The old Dixie home ain’t what it used to be
|Charles W. Chesnutt|
Colonel Henry French is a former Confederate Army soldier who settled in New York City after the war and struck it rich in the business world. After selling his company, he decides to temporarily relocate to his hometown of Clarendon, North Carolina, partly to benefit the ill health of his son Phil. In Clarendon, the Colonel reconnects with some old friends and relives fond memories, but he finds the town much changed since his youth. Since the war, and the emancipation of the slaves, the town has stagnated. Many of the blacks, though free, can’t find decent work because of racial prejudice, while the whites, used to having their work done for them by slaves, have grown shiftless and idle. What’s worse, the Colonel discovers a system of servitude in place that essentially perpetuates slavery. Blacks are fined heavily for crimes like vagrancy.
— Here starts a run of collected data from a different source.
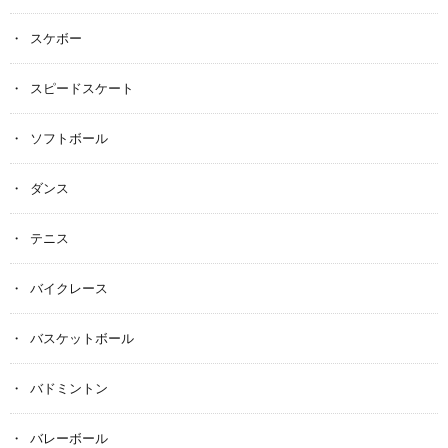
スケボー
スピードスケート
ソフトボール
ダンス
テニス
バイクレース
バスケットボール
バドミントン
バレーボール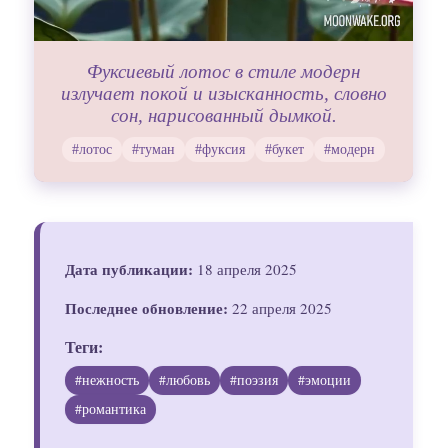
Фуксиевый лотос в стиле модерн
излучает покой и изысканность, словно
сон, нарисованный дымкой.
#лотос
#туман
#фуксия
#букет
#модерн
Дата публикации:
18 апреля 2025
Последнее обновление:
22 апреля 2025
Теги:
#нежность
#любовь
#поэзия
#эмоции
#романтика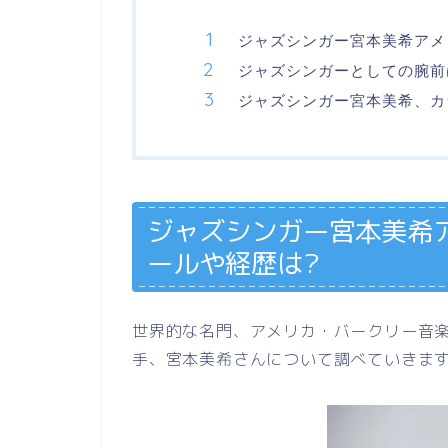
ジャズシンガー宮本美希アメ
ジャズシンガーとしての腕前
ジャズシンガー宮本美希、カ
ジャズシンガー宮本美希ア
ールや経歴は?
世界的な名門、アメリカ・バークリー音
手、宮本美希さんについて調べていきま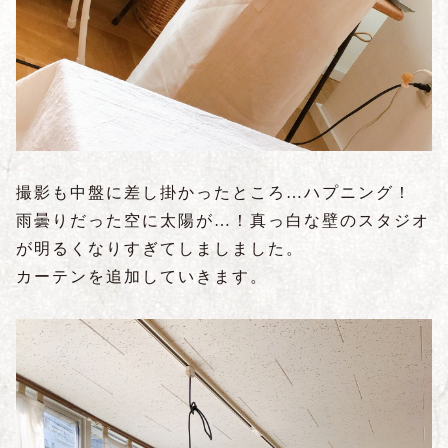
撮影も中盤に差し掛かったところ…ハプニング！
雨曇りだった空に太陽が…！真っ白な壁のスタジオ
が明るくなりすぎてしましました。
カーテンを追加していきます。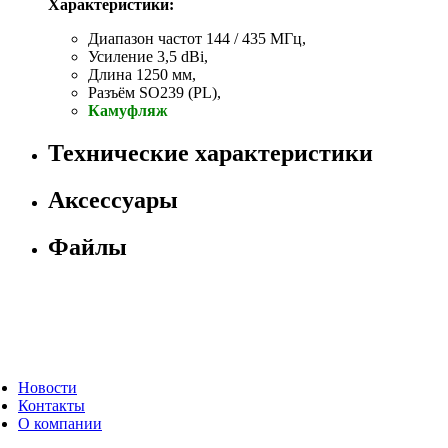
Характеристики:
Диапазон частот 144 / 435 МГц,
Усиление 3,5 dBi,
Длина 1250 мм,
Разъём SO239 (PL),
Камуфляж
Технические характеристики
Аксессуары
Файлы
Новости
Контакты
О компании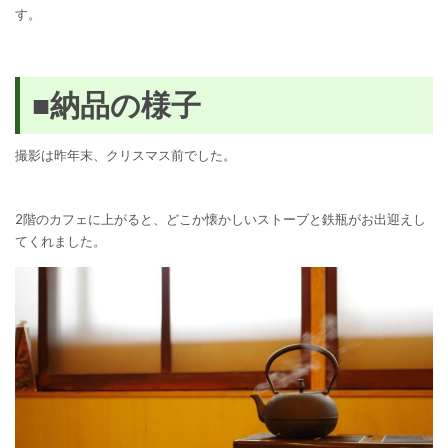
す。
■納品の様子
撮影は昨年末、クリスマス前でした。
2階のカフェに上がると、どこか懐かしいストーブと鉄瓶がお出迎えし
てくれました。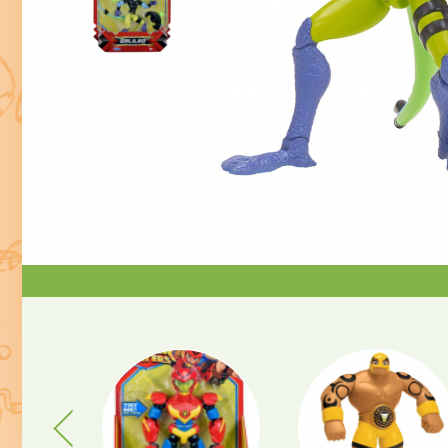
Previous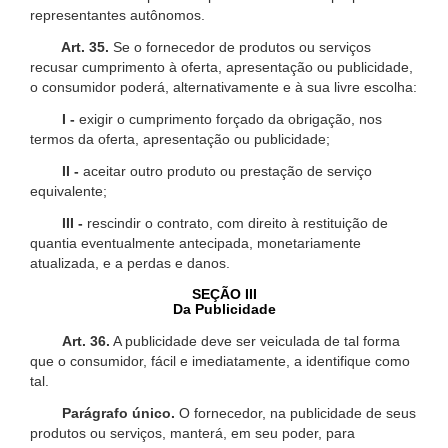
representantes autônomos.
Art. 35.
Se o fornecedor de produtos ou serviços
recusar cumprimento à oferta, apresentação ou publicidade,
o consumidor poderá, alternativamente e à sua livre escolha:
I -
exigir o cumprimento forçado da obrigação, nos
termos da oferta, apresentação ou publicidade;
II -
aceitar outro produto ou prestação de serviço
equivalente;
III -
rescindir o contrato, com direito à restituição de
quantia eventualmente antecipada, monetariamente
atualizada, e a perdas e danos.
SEÇÃO III
Da Publicidade
Art. 36.
A publicidade deve ser veiculada de tal forma
que o consumidor, fácil e imediatamente, a identifique como
tal.
Parágrafo único.
O fornecedor, na publicidade de seus
produtos ou serviços, manterá, em seu poder, para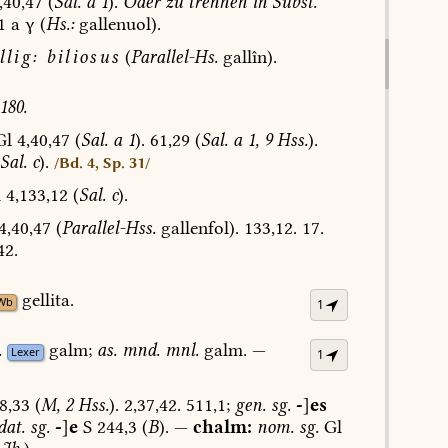
,40,47
(
Sal.
a
1
).
Oder
zu
trennen
in
Subst.
1
a
γ
(
Hs.:
gallenuol).
lig:
biliosus
(
Parallel-Hs.
gallîn).
180.
Gl
4,40,47
(
Sal.
a
1
).
61,29
(
Sal.
a
1,
9
Hss.
).
Sal.
c
).
/Bd. 4, Sp. 31/
l
4,133,12
(
Sal.
c
).
4,40,47
(
Parallel-Hss.
gallenfol
).
133,12.
17.
42.
gellita.
Wb
1
.
galm;
as.
mnd.
mnl.
galm.
—
Lexer
1
8,33
(
M,
2
Hss.
).
2,37,42.
511,1;
gen.
sg.
-
]
es
dat.
sg.
-
]
e
S
244,3
(
B
).
—
chalm:
nom.
sg.
Gl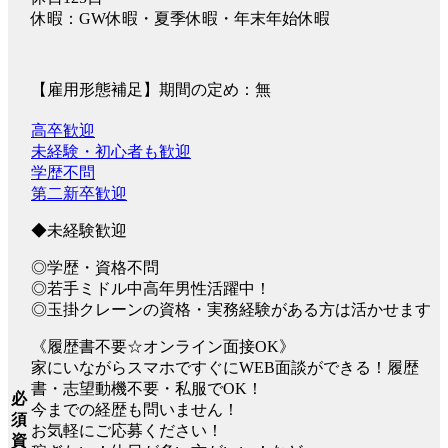
休暇：GW休暇・夏季休暇・年末年始休暇
【雇用形態補足】期間の定め：無
高卒歓迎
未経験・初心者も歓迎
学歴不問
第二新卒歓迎
◆未経験歓迎
◎学歴・資格不問
◎若手ミドル中高年男性活躍中！
◎玉掛クレーンの資格・実務経験がある方は活かせます
《履歴書不要☆オンライン面接OK》
家にいながらスマホですぐにWEB面談ができる！履歴
書・志望動機不要・私服でOK！
必
今までの経歴も問いません！
須
お気軽にご応募ください！
資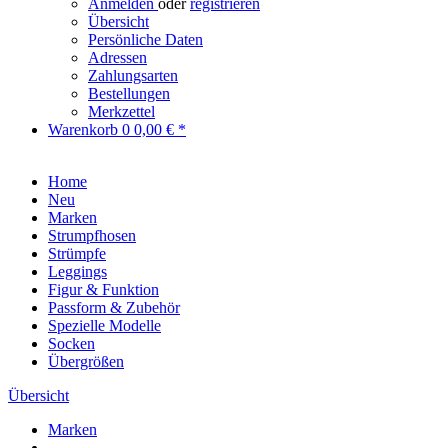
Anmelden
oder
registrieren
Übersicht
Persönliche Daten
Adressen
Zahlungsarten
Bestellungen
Merkzettel
Warenkorb
0
0,00 € *
Home
Neu
Marken
Strumpfhosen
Strümpfe
Leggings
Figur & Funktion
Passform & Zubehör
Spezielle Modelle
Socken
Übergrößen
Übersicht
Marken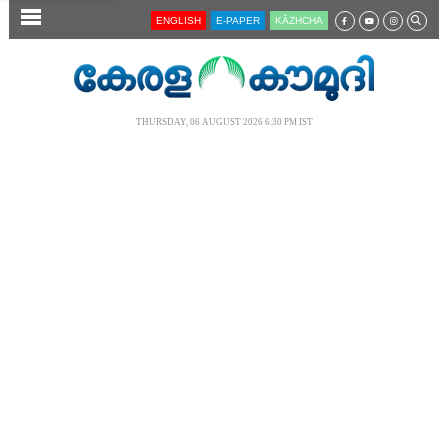
SECTIONS
ENGLISH
E-PAPER
KĀZHCHA
HOME
LATEST
THURSDAY, 06 AUGUST 2026 6.30 PM IST
AUDIO
NOTIFIED NEWS
POLL
KERALA
LOCAL
NEWS 360
CASE DIARY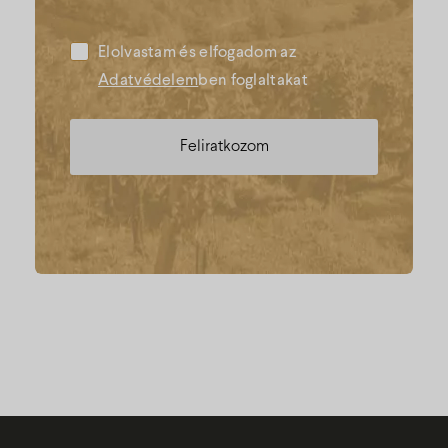
Elolvastam és elfogadom az
Adatvédelem
ben foglaltakat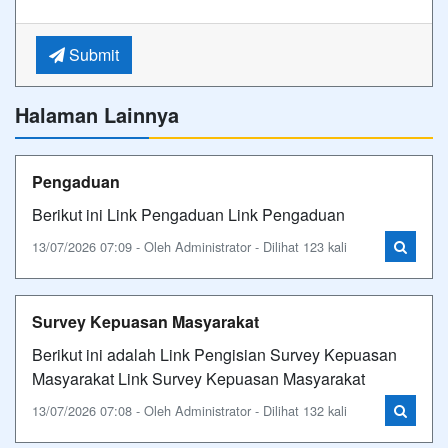
Submit
Halaman Lainnya
Pengaduan
Berikut ini Link Pengaduan Link Pengaduan
13/07/2026 07:09 - Oleh Administrator - Dilihat 123 kali
Survey Kepuasan Masyarakat
Berikut ini adalah Link Pengisian Survey Kepuasan
Masyarakat Link Survey Kepuasan Masyarakat
13/07/2026 07:08 - Oleh Administrator - Dilihat 132 kali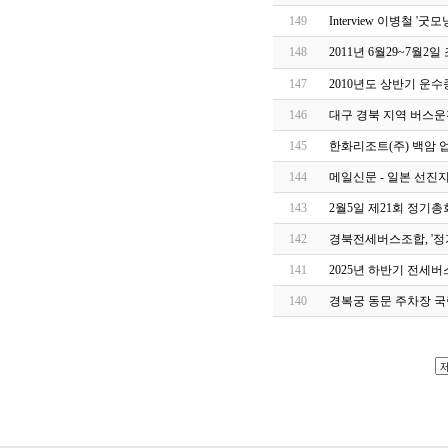
149
Interview 이병철 '굿
148
2011년 6월29~7월2
147
2010년도 상반기 운
146
대구 경북 지역 버스운
145
한화리조트(주) 백암 
144
메일신문 - 일본 선진지 견
143
2월5일 제21회 정기총
142
경북전세버스조합, '정
141
2025년 하반기 전세
140
경복궁 동문 주차장 국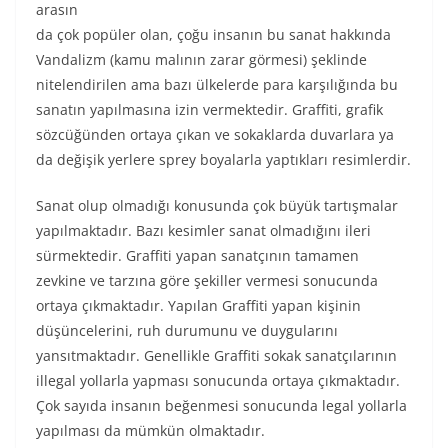
arasın
da çok popüler olan, çoğu insanın bu sanat hakkında
Vandalizm (kamu malının zarar görmesi) şeklinde
nitelendirilen ama bazı ülkelerde para karşılığında bu
sanatın yapılmasına izin vermektedir. Graffiti, grafik
sözcüğünden ortaya çıkan ve sokaklarda duvarlara ya
da değişik yerlere sprey boyalarla yaptıkları resimlerdir.
Sanat olup olmadığı konusunda çok büyük tartışmalar
yapılmaktadır. Bazı kesimler sanat olmadığını ileri
sürmektedir. Graffiti yapan sanatçının tamamen
zevkine ve tarzına göre şekiller vermesi sonucunda
ortaya çıkmaktadır. Yapılan Graffiti yapan kişinin
düşüncelerini, ruh durumunu ve duygularını
yansıtmaktadır. Genellikle Graffiti sokak sanatçılarının
illegal yollarla yapması sonucunda ortaya çıkmaktadır.
Çok sayıda insanın beğenmesi sonucunda legal yollarla
yapılması da mümkün olmaktadır.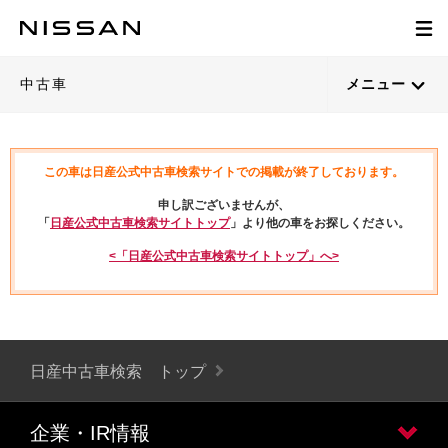
中古車
メニュー
この車は日産公式中古車検索サイトでの掲載が終了しております。
申し訳ございませんが、
「
日産公式中古車検索サイトトップ
」より他の車をお探しください。
<「日産公式中古車検索サイトトップ」へ>
日産中古車検索 トップ
企業・IR情報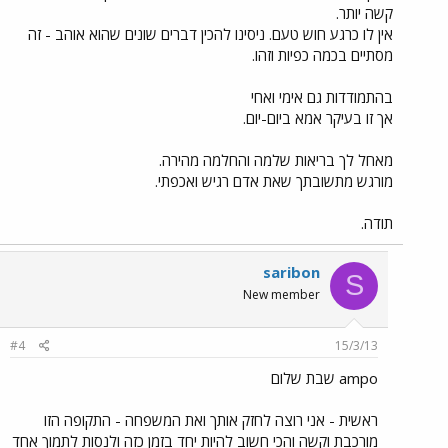
קשה יותר.
אין לו כרגע חוש טעם. ניסינו להכין דברים שונים שהוא אוהב - זה
מסתיים בכמה כפיות וזהו.
בהתמודדות גם אימי ואחי
אך זו בעיקר אמא ביום-יום.
מאחל לך בריאות שלמה והחלמה מהירה.
מורגש מתשובתך שאת אדם רגיש ואכפתי.
תודה.
saribon
S
New member
#4
15/3/13
ampo שבת שלום
ראשית - אני רוצה לחזק אותך ואת המשפחה - התקופה הזו
מורכבת וקשה והכי חשוב להיות יחד בזמן כזה ולנסות לתמוך אחד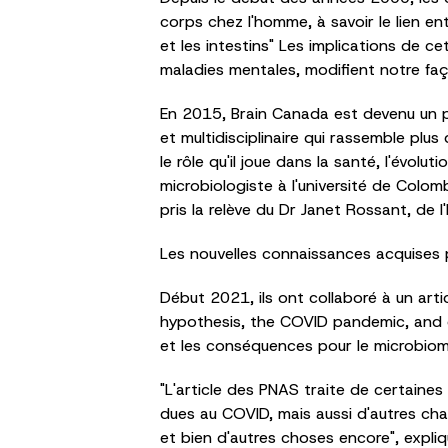
corps chez l'homme, à savoir le lien en
et les intestins" Les implications de ce
maladies mentales, modifient notre fa
En 2015, Brain Canada est devenu un p
et multidisciplinaire qui rassemble pl
le rôle qu'il joue dans la santé, l'évolu
microbiologiste à l'université de Colom
pris la relève du Dr Janet Rossant, de 
Les nouvelles connaissances acquises p
Début 2021, ils ont collaboré à un art
hypothesis, the COVID pandemic, and c
et les conséquences pour le microbiome
"L'article des PNAS traite de certaine
dues au COVID, mais aussi d'autres cha
et bien d'autres choses encore", expliqu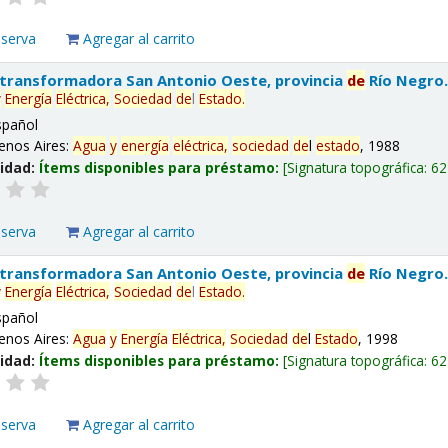
eserva
Agregar al carrito
 transformadora San Antonio Oeste, provincia
de
Río Negro
y
Energía
Eléctrica,
Sociedad
de
l
Estado
.
spañol
enos Aires:
Agua
y
energía
eléctrica,
sociedad
de
l
estado
, 1988
lidad:
Ítems disponibles para préstamo:
Signatura topográfica:
62
eserva
Agregar al carrito
 transformadora San Antonio Oeste, provincia
de
Río Negro
y
Energía
Eléctrica,
Sociedad
de
l
Estado
.
spañol
enos Aires:
Agua
y
Energía
Eléctrica,
Sociedad
de
l
Estado
, 1998
lidad:
Ítems disponibles para préstamo:
Signatura topográfica:
62
eserva
Agregar al carrito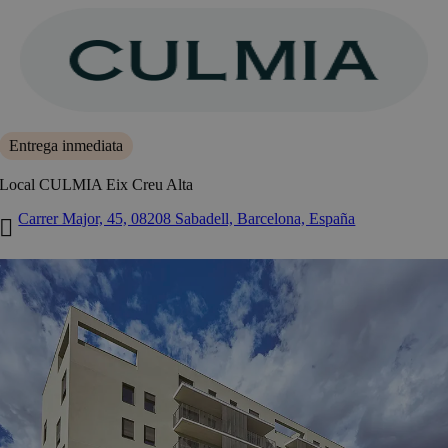
Saltar
al
contenido
Entrega inmediata
Local CULMIA Eix Creu Alta
Carrer Major, 45, 08208 Sabadell, Barcelona, España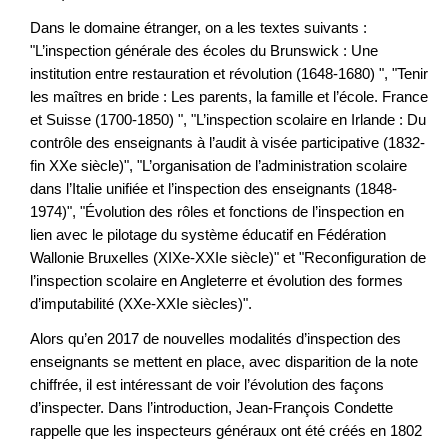
Dans le domaine étranger, on a les textes suivants :
"L’inspection générale des écoles du Brunswick : Une
institution entre restauration et révolution (1648-1680) ", "Tenir
les maîtres en bride : Les parents, la famille et l’école. France
et Suisse (1700-1850) ", "L’inspection scolaire en Irlande : Du
contrôle des enseignants à l’audit à visée participative (1832-
fin XXe siècle)", "L’organisation de l’administration scolaire
dans l’Italie unifiée et l’inspection des enseignants (1848-
1974)", "Évolution des rôles et fonctions de l’inspection en
lien avec le pilotage du système éducatif en Fédération
Wallonie Bruxelles (XIXe-XXIe siècle)" et "Reconfiguration de
l’inspection scolaire en Angleterre et évolution des formes
d’imputabilité (XXe-XXIe siècles)".
Alors qu’en 2017 de nouvelles modalités d’inspection des
enseignants se mettent en place, avec disparition de la note
chiffrée, il est intéressant de voir l’évolution des façons
d’inspecter. Dans l’introduction, Jean-François Condette
rappelle que les inspecteurs généraux ont été créés en 1802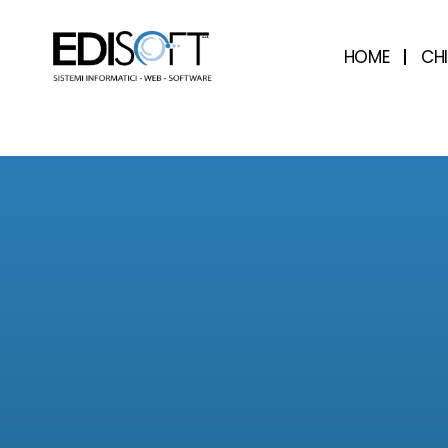
HOME
CH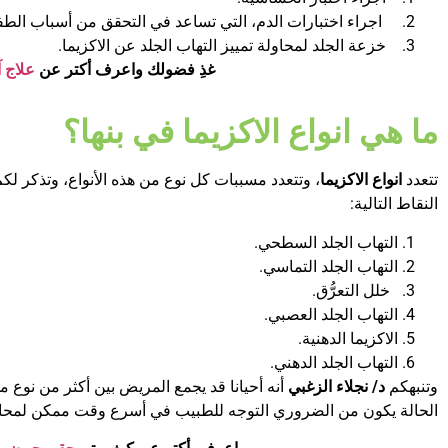
اجراء اختبارات الدم، التي تساعد في التحقق من أسباب الطف
خزعة الجلد لمحاولة تمييز التهاب الجلد عن الاكزيما.
غذِ فضولك واعرف أكتر عن
علاج آ
ما هي انواع الاكزيما في بنها؟
تتعدد
انواع الاكزيما
، وتتعدد مسببات كل نوع من هذه الأنواع، وتذكر لكم
النقاط التالية:
التهاب الجلد السطحي.
التهاب الجلد التماسي.
خلل التعرُّق.
التهاب الجلد العصبي.
الاكزيما الدهنية.
التهاب الجلد الدهني.
وتنبهكم
د/ نجلاء الزغبي
أنه أحيانا قد يجمع المريض بين أكثر من نوع 
الحالة يكون من الضروري التوجه للطبيب في أسرع وقت ممكن لمحاو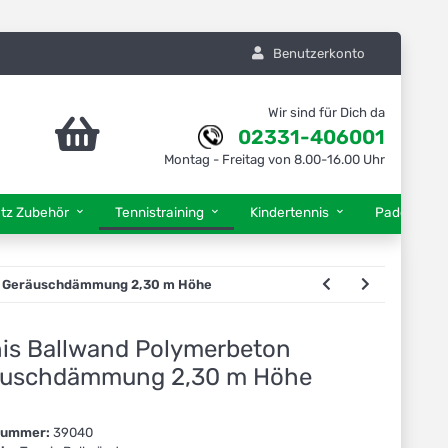
Benutzerkonto
Wir sind für Dich da
02331-406001
Montag - Freitag von 8.00-16.00 Uhr
atz Zubehör
Tennistraining
Kindertennis
Padel Tenn
n Geräuschdämmung 2,30 m Höhe
is Ballwand Polymerbeton
äuschdämmung 2,30 m Höhe
lnummer:
39040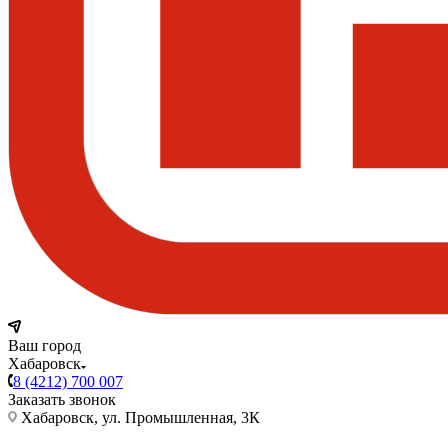
Ваш город
Хабаровск
8 (4212) 700 007
Заказать звонок
Хабаровск, ул. Промышленная, 3К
Their debts are then auctioned off to white employers who get their free labor for months or years. This system is supported by white supremacist William Fetters, a childhood classmate of the Colonel’s, who owns most of the town and whom almost everyone is in debt to. To reinvigorate Clarendon and break Fetters’s hold on the populace, the Colonel decides to inject some much-needed capital into the economy by building a mill.
Although Chesnutt had very liberal, progressive views on racial equality and civil rights, he sometimes expresses some rather conservative ideas about class. In his works, aristocratic “blood” and “breeding” are often cited as the true measure of a man. A specimen of poor white trash can rise above his condition and learn to run a profitable business, as Fetters has done, but he can never learn the true manners, dignity, and honor of a gentleman. The man with blue blood will always be his superior. Colonel French, the descendant of wealthy white landowners, is the epitome of this aristocratic ideal, and his every action is beyond reproach. Not only does this attitude dilute the socially conscious message of Chesnutt’s work, it also sometimes constitutes a departure from realism in favor of a romanticized ideal.
Chesnutt’s writing is not free of melodrama either. The plot contains a few love stories, a subplot about a hidden treasure, and a dramatic courthouse scene, but somehow it all works together. Given its frequent focus on economic matters, The Colonel’s Dream feels a little safe compared to other Chesnutt novels like The Marrow of Tradition, about a race riot, or The House Behind the Cedars, about mixed-race blacks passing as white. Nevertheless, it must have been quite controversial for its time, and its illumination of prejudice and exposure of injustice is still quite relevant today. The novel is extremely well-written, with an unpredictable plot and several emotionally stirring scenes. Though The House Behind the Cedars may be Chesnutt’s best novel, this one is a close second. For a writer whose every book is well worth reading, that’s saying a lot.